The hash partitioner

The hash partitioner examines one or more fields of each input record, called hash key fields. Records with the same values for all hash key fields are assigned to the same processing node.

This type of partitioning method is useful when grouping data to perform a processing operation.

When you remove duplicates, you can hash partition records so that records with the same partitioning key values are on the same node. You can then sort the records on each node using the hash key fields as sorting key fields, then remove duplicates, again using the same keys. Although the data is distributed across partitions, the hash partitioner ensures that records with identical keys are in the same partition, allowing duplicates to be found.

The hash partitioner guarantees to assign all records with the same hash keys to the same partition, but it does not control the size of each partition. For example, if you hash partition a data set based on a zip code field, where a large percentage of your records are from one or two zip codes, you can end up with a few partitions containing most of your records. This behavior can lead to bottlenecks because some nodes are required to process more records than other nodes.

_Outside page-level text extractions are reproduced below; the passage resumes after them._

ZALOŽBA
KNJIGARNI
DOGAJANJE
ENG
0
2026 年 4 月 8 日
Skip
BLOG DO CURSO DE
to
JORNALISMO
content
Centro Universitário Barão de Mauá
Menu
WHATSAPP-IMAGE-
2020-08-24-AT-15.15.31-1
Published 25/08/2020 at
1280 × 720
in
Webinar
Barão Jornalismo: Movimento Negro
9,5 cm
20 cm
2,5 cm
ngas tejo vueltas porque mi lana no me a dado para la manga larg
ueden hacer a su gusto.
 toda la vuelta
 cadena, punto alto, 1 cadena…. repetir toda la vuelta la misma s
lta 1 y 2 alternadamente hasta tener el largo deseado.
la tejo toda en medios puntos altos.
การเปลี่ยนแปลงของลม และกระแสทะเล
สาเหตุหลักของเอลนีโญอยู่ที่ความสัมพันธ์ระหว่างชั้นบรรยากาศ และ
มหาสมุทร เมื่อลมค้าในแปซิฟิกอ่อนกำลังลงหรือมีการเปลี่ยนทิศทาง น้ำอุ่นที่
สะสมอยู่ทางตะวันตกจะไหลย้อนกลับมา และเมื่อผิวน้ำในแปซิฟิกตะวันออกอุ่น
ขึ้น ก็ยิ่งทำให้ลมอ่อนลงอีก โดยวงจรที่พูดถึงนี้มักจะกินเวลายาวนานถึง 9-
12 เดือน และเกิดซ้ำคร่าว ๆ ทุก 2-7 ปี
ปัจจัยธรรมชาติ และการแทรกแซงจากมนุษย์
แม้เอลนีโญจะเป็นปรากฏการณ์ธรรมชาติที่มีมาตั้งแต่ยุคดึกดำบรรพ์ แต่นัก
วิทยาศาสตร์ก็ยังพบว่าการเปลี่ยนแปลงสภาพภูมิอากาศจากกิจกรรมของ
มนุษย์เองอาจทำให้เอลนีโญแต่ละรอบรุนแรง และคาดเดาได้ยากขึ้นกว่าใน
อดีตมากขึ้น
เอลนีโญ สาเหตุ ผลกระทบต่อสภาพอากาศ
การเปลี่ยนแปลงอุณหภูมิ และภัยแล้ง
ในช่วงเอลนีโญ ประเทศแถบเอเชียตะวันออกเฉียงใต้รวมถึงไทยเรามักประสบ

For example, the following figure shows the possible results of hash partitioning a data set using the field age as the partitioning key. Each record with a given age is assigned to the same partition, so for example records with age 36, 40, or 22 are assigned to partition 0. The height of each bar represents the number of records in the partition.

Shows a hash partition using age as the partitioning key — Figure 1. Hash Partitioning Example

As you can see in the diagram, the key values are randomly distributed among the different partitions. The partition sizes resulting from a hash partitioner are dependent on the distribution of records in the data set so even though there are three keys per partition, the number of records per partition varies widely, because the distribution of ages in the population is non-uniform.

When hash partitioning, you should select hashing keys that create a large number of partitions. For example, hashing by the first two digits of a zip code produces a maximum of 100 partitions. This is not a large number for a parallel processing system. Instead, you could hash by five digits of the zip code to create up to 10,000 partitions. You also could combine a zip code hash with an age hash (assuming a maximum age of 190), to yield 1,500,000 possible partitions.

Fields that can only assume two values, such as yes/no, true/false, male/female, are particularly poor choices as hash keys.